» DIRECTIVE
Render the lines below, from the one containing "family: Asteraceae" through the one containing "genus: Fusarium", as a Markdown table with columns Row and Line. Number each row, and leave out any blank lines.
============================================================
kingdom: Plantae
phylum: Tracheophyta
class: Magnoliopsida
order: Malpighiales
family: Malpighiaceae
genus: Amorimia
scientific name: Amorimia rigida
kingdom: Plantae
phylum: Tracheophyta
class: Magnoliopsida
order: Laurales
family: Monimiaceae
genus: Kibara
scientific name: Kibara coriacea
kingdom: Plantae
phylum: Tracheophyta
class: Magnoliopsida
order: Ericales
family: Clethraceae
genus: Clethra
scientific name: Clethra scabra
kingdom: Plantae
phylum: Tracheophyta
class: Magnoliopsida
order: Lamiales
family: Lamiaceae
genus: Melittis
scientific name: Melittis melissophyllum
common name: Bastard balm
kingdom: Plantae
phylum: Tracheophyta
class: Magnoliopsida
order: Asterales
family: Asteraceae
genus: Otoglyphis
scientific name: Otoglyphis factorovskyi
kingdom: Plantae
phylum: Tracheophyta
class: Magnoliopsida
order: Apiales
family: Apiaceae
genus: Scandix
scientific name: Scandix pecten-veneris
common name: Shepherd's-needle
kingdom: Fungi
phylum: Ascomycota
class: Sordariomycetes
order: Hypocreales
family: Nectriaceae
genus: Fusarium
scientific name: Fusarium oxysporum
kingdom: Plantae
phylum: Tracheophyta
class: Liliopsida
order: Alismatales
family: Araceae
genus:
============================================================
» COMPLETED TASK
| Row | Line |
|---|---|
| 1 | family: Asteraceae |
| 2 | genus: Otoglyphis |
| 3 | scientific name: Otoglyphis factorovskyi |
| 4 | kingdom: Plantae |
| 5 | phylum: Tracheophyta |
| 6 | class: Magnoliopsida |
| 7 | order: Apiales |
| 8 | family: Apiaceae |
| 9 | genus: Scandix |
| 10 | scientific name: Scandix pecten-veneris |
| 11 | common name: Shepherd's-needle |
| 12 | kingdom: Fungi |
| 13 | phylum: Ascomycota |
| 14 | class: Sordariomycetes |
| 15 | order: Hypocreales |
| 16 | family: Nectriaceae |
| 17 | genus: Fusarium |